Rogers Peet
- Company type: Private
- Industry: Retail
- Founded: November 6, 1874
- Founder: Rogers Peet
- Defunct: mid-1980s
- Headquarters: New York City, United States
- Products: Men's clothing

= Rogers Peet =

Men's clothing company founded in 1874

Rogers Peet was a men's clothing company founded on November 6, 1874. Rogers Peet introduced several innovations into the men's wear business: they attached tags to garments giving fabric composition, they marked garments with price tags (the established practice was to haggle), they offered customers their money back if not satisfied, and they used illustrations of specific merchandise in their advertising. By 1877, it was headed by William R. H. Martin.

The company's reputation was strong enough that they were referenced in popular songs.
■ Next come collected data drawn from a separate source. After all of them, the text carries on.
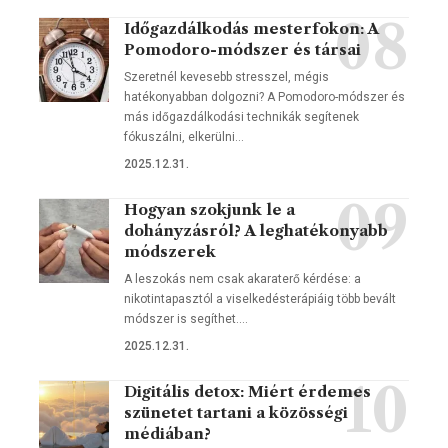
Időgazdálkodás mesterfokon: A
Pomodoro-módszer és társai
Szeretnél kevesebb stresszel, mégis
hatékonyabban dolgozni? A Pomodoro-módszer és
más időgazdálkodási technikák segítenek
fókuszálni, elkerülni…
2025.12.31.
Hogyan szokjunk le a
dohányzásról? A leghatékonyabb
módszerek
A leszokás nem csak akaraterő kérdése: a
nikotintapasztól a viselkedésterápiáig több bevált
módszer is segíthet.…
2025.12.31.
Digitális detox: Miért érdemes
szünetet tartani a közösségi
médiában?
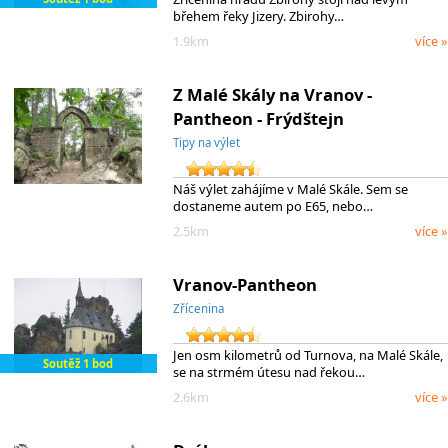
břehem řeky Jizery. Zbirohy…
1.9km
více »
Z Malé Skály na Vranov -
Pantheon - Frýdštejn
Tipy na výlet
Náš výlet zahájíme v Malé Skále. Sem se
dostaneme autem po E65, nebo…
2.5km
více »
Vranov-Pantheon
Zřícenina
Jen osm kilometrů od Turnova, na Malé Skále,
Soutěž 1 bod
se na strmém útesu nad řekou…
2.6km
více »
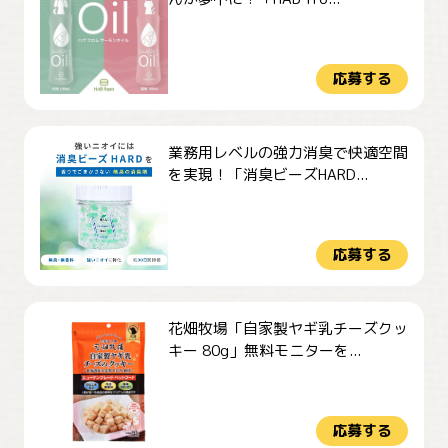
応募する
業務用レベルの強力消臭で快適空間
を実現！「消臭ビーズHARD...
応募する
花畑牧場「自家製ヤギ乳チーズクッ
キー 80g」無料モニターを...
応募する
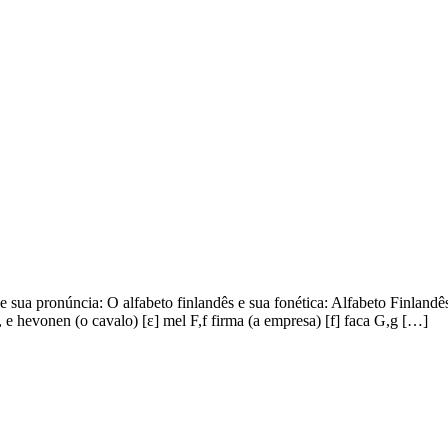
e sua pronúncia: O alfabeto finlandês e sua fonética: Alfabeto Finland
, e hevonen (o cavalo) [ε] mel F,f firma (a empresa) [f] faca G,g […]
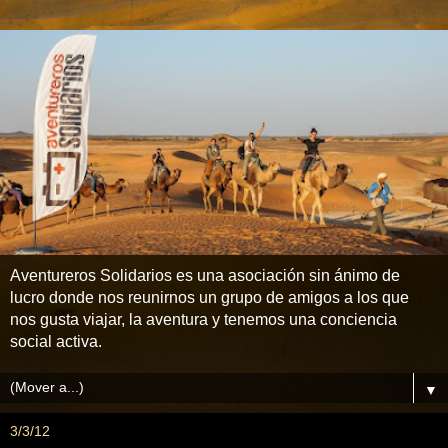
Aventureros Solidarios es una asociación sin ánimo de
lucro donde nos reunirnos un grupo de amigos a los que
nos gusta viajar, la aventura y tenemos una conciencia
social activa.
▼
3/3/12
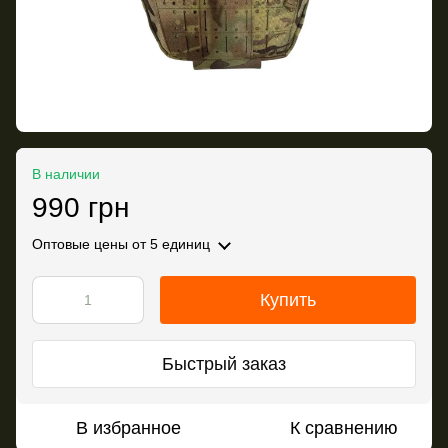
В наличии
990 грн
Оптовые цены
от 5 единиц
Купить
Быстрый заказ
В избранное
К сравнению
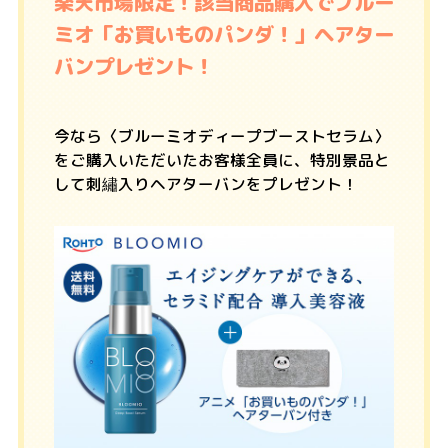
楽天市場限定！該当商品購入でブルー
ミオ「お買いものパンダ！」ヘアター
バンプレゼント！
今なら〈ブルーミオディープブーストセラム〉
をご購入いただいたお客様全員に、特別景品と
して刺繡入りヘアターバンをプレゼント！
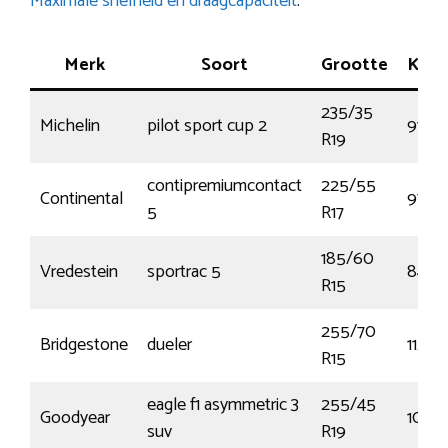
Maximale snelheid en draagcapaciteit
.
Merk
Soort
Grootte
Ken
235/35
Michelin
pilot sport cup 2
91Y
R19
contipremiumcontact
225/55
Continental
97W
5
R17
185/60
Vredestein
sportrac 5
84H
R15
255/70
Bridgestone
dueler
112S
R15
eagle f1 asymmetric 3
255/45
Goodyear
100V
suv
R19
In 1919, Cole Porter wrote about them in the song "I Introduced" from Hitchy-Koo of 1919, from the point of view of a man who claims to have "presented Mister Peet to Mister Rogers," having also introduced several other famous partnerships such as Morgan/Hajes, Lord & Taylor and Moet & Chandon. The song "Marry the Man Today" from the 1950 musical Guys and Dolls mentioned Rogers Peet as one of the better things in life, “respectable, conservative and clean” alongside Reader's Digest, the orchestra leader Guy Lombardo, and Ovaltine.

The last Rogers Peet store closed in the mid-1980s. One of their green delivery vehicles can be seen in a street scene in the 1961 film Breakfast at Tiffany's.